**Texte extrait:**
....

La majorité de mes amis ne veulent pas repartir au sud pour plusieurs raisons. La première, c’est qu’ils n’ont pas les moyens de partir au sud. S’ils veulent partir, ils devront le faire à pied. La route Salaheddine a été coupée par l’armée d’occupation. C’était la route que l’on prenait en voiture pour aller du Nord au Sud et vice-versa. Aujourd’hui, la seule voie qui relie le Nord au Sud, c’est la route côtière Al-Rachid qui ne peut se prendre qu’à pied. Imaginez des enfants, des femmes, des personnes âgées, des blessés, des malades qui veulent aller au Sud à pied. Et quand je dis à pied, on parle de sept kilomètres minimum pour arriver juste à Wadi Gaza, à côté du camp de réfugiés de Nusseirat.
« La question palestinienne n’est plus une question politique, mais une question humanitaire »
La situation est de pis en pis, et elle est en train de s’aggraver. Et tout ça, c’est planifié pour arriver à la fin : faire sortir tous les Palestiniens de ce bout de terre. On est étranglé par la famine, on est étranglé par les bombardements, on est étranglé par le manque d’eau, on est étranglé par le manque de tout. Tout ça pour qu’à la fin, si on trouve des bateaux pour nous faire partir, les gens les prennent pour aller ailleurs, pour que leurs enfants aient une meilleure vie. Bien sûr, ils vont dire que c’était pour des raisons « humanitaires ». On va toujours entendre ce mot-là : « humanitaire ». Parce que notre question palestinienne n’est plus une question politique, mais une question humanitaire.

....

Éléments d'un jeu de données:

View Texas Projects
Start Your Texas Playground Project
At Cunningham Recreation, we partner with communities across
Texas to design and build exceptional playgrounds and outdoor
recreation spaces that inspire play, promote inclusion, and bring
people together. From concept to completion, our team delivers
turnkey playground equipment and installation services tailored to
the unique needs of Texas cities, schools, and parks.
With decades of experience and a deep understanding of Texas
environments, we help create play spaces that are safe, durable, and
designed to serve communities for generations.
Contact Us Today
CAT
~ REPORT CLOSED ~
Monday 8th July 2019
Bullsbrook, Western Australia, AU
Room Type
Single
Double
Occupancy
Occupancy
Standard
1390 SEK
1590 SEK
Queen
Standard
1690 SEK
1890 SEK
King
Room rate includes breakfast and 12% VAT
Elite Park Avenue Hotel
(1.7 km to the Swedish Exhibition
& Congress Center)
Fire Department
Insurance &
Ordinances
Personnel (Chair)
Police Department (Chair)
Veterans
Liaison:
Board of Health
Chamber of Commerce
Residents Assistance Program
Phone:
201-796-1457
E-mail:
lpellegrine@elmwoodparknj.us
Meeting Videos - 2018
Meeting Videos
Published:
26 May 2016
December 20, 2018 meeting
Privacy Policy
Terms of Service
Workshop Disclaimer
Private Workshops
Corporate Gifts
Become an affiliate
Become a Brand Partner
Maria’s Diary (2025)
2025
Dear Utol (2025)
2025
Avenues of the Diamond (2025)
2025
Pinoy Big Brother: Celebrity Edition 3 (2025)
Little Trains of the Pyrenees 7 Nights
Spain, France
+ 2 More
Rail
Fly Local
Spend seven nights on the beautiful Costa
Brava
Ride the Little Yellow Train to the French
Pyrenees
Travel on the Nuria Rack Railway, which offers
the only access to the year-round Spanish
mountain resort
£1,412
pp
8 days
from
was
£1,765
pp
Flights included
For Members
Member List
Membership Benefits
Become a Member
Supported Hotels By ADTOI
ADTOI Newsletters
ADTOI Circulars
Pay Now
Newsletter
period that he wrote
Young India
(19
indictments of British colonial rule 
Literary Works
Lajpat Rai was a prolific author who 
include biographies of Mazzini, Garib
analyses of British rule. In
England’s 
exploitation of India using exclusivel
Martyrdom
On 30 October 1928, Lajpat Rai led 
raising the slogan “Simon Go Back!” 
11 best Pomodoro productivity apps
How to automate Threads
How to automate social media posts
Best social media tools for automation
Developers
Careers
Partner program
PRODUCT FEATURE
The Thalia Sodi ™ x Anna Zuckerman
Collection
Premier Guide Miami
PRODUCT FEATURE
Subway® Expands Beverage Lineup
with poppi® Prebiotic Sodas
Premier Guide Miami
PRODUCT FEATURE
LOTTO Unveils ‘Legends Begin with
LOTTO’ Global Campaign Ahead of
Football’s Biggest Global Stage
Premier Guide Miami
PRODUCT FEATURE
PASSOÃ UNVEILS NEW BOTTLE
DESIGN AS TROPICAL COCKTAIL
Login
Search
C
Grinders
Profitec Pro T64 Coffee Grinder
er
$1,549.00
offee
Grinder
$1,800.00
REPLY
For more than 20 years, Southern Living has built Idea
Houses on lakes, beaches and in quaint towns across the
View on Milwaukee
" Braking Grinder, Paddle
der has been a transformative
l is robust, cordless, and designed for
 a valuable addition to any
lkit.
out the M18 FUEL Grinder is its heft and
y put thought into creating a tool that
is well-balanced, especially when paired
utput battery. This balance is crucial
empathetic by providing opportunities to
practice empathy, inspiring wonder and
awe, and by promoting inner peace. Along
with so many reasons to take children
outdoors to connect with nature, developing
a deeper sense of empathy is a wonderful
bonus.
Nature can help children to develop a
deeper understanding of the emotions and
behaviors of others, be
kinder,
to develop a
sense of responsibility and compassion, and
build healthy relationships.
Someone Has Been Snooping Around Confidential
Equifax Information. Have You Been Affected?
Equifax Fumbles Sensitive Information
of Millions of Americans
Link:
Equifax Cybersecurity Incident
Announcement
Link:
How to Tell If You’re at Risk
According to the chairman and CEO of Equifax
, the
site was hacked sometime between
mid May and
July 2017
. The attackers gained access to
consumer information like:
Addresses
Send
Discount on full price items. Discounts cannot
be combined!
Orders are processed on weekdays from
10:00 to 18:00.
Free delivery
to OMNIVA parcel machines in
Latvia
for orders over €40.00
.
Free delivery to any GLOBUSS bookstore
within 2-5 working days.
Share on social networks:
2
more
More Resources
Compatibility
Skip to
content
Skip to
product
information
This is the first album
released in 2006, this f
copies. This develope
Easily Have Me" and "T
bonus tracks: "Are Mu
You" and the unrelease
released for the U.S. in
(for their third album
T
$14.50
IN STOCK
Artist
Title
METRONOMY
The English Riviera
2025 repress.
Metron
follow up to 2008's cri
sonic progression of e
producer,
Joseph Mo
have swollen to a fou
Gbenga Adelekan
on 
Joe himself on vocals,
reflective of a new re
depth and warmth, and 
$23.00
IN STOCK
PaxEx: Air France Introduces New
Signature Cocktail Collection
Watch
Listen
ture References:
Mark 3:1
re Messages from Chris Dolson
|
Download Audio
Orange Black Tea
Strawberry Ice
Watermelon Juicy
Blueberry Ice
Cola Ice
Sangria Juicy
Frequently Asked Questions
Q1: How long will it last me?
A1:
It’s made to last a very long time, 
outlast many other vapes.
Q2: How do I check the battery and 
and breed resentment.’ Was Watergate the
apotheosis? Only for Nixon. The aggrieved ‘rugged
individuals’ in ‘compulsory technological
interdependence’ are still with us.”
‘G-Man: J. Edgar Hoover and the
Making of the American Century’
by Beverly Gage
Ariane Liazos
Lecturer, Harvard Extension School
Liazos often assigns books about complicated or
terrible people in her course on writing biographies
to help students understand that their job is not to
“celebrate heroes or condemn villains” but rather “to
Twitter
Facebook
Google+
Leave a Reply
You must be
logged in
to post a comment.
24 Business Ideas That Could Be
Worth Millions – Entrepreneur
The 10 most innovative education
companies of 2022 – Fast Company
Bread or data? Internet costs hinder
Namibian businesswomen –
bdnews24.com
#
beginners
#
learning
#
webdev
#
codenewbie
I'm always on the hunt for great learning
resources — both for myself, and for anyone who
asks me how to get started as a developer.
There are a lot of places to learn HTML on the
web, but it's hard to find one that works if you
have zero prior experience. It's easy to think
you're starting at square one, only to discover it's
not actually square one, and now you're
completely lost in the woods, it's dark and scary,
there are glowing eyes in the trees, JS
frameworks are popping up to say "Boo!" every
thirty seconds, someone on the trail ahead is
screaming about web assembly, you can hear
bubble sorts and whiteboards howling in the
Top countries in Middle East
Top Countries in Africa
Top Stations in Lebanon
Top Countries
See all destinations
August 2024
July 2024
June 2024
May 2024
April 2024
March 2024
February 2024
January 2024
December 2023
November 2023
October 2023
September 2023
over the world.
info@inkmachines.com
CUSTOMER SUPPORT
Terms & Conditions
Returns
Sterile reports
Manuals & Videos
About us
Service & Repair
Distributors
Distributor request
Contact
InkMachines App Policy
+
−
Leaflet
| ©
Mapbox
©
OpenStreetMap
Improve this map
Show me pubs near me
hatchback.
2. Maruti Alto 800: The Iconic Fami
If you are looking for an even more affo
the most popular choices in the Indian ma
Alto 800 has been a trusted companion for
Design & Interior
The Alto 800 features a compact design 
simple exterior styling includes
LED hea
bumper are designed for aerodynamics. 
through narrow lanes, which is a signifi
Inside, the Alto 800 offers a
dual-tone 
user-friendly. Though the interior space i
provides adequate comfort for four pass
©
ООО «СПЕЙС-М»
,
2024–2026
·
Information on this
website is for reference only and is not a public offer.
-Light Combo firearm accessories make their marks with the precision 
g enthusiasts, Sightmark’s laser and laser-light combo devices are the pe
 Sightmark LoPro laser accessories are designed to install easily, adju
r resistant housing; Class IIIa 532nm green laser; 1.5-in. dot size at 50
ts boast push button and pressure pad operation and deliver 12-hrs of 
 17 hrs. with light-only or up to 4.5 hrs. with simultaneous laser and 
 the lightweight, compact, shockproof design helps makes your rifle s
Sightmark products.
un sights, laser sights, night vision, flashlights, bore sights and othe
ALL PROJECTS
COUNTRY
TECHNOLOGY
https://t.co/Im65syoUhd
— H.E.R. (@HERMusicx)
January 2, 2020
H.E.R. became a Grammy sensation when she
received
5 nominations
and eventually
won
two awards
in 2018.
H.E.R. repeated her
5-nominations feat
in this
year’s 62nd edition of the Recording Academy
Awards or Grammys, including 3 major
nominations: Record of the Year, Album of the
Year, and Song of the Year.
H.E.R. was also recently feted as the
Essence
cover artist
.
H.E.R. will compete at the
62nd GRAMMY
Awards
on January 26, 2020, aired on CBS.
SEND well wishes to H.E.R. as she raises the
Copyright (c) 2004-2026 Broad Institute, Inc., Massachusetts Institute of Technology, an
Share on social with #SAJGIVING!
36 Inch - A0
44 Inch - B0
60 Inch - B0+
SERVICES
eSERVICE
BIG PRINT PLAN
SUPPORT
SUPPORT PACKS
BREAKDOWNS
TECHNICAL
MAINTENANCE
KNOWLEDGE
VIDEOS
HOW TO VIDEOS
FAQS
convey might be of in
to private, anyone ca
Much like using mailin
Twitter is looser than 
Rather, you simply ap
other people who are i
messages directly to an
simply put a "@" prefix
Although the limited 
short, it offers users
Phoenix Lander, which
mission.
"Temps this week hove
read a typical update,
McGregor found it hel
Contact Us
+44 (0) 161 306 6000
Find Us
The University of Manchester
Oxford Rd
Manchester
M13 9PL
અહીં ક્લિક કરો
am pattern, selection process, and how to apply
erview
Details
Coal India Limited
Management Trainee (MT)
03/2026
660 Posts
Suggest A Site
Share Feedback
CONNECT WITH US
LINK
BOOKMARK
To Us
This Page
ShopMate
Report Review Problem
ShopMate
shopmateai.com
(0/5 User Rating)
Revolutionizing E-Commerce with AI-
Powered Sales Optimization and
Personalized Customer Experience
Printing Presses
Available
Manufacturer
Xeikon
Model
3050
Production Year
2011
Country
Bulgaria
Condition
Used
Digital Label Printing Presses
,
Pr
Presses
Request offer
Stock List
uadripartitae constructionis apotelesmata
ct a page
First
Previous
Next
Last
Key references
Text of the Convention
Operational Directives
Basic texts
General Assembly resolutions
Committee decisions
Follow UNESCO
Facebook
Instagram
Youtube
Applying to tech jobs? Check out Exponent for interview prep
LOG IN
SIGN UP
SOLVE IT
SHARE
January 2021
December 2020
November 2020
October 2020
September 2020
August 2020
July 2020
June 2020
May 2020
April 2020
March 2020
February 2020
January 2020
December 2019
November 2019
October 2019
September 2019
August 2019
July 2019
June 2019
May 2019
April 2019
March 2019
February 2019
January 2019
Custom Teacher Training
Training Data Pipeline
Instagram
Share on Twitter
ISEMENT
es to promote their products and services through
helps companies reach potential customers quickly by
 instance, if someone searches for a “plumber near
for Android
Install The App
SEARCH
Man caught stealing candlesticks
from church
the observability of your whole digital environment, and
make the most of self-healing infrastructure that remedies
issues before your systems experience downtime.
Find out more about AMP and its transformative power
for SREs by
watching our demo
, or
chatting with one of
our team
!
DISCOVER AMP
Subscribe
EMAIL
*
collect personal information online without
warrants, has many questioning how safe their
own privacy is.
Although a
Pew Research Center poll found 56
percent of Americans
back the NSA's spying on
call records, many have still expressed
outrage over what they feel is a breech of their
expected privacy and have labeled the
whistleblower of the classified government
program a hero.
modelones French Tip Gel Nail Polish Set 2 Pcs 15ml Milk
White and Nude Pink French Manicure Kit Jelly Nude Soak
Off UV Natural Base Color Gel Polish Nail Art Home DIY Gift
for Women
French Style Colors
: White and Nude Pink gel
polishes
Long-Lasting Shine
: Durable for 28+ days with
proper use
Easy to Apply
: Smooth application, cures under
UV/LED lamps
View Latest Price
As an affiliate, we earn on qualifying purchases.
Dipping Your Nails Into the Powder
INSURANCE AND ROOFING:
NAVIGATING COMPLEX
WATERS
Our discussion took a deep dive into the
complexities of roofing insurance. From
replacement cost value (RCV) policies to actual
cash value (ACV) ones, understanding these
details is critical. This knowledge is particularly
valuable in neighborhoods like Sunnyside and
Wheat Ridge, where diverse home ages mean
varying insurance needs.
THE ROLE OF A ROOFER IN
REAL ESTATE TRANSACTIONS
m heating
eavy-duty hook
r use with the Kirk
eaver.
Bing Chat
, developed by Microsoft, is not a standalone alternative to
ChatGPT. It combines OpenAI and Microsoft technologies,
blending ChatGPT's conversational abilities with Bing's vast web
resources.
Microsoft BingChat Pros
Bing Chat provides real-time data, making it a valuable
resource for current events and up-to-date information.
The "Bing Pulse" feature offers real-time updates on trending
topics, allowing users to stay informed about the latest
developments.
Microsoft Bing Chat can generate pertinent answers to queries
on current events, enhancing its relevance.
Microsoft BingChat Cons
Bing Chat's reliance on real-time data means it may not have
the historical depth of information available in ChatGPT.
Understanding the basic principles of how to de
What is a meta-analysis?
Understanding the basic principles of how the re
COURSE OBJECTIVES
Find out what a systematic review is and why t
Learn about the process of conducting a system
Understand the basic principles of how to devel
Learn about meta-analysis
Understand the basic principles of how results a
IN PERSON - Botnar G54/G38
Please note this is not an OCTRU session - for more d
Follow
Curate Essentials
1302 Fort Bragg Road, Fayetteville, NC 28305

....

**À faire:**
A - Résumez l'extrait en deux phrases.
B - D'après l'extrait, les affirmations suivantes sont-elles vraies ? Répondez par oui ou par non, puis citez les mots du texte qui tranchent.
(i) On prenait la route Salaheddine en voiture pour aller du Nord au Sud.
(ii) Le trajet à pied jusqu'à Wadi Gaza fait moins de cinq kilomètres.
(iii) La situation est en train de s'améliorer.
C - Selon l'extrait, à côté de quel camp de réfugiés se trouve Wadi Gaza ?

**Réponses aux consignes:**
A - La plupart des amis de la personne qui témoigne ne veulent pas repartir au sud, car ils n'en ont pas les moyens : la route Salaheddine a été coupée par l'armée d'occupation, et la seule voie restante, la route côtière Al-Rachid, ne peut se prendre qu'à pied. Selon ce témoignage, la situation s'aggrave et tout est planifié pour faire sortir les Palestiniens de ce bout de terre par la famine, les bombardements et le manque d'eau, et l'on dira que c'était pour des raisons « humanitaires ».

B -
(i) Oui : « C’était la route que l’on prenait en voiture pour aller du Nord au Sud et vice-versa. »
(ii) Non : « on parle de sept kilomètres minimum pour arriver juste à Wadi Gaza »
(iii) Non : « La situation est de pis en pis, et elle est en train de s’aggraver. »

C - À côté du camp de réfugiés de Nusseirat.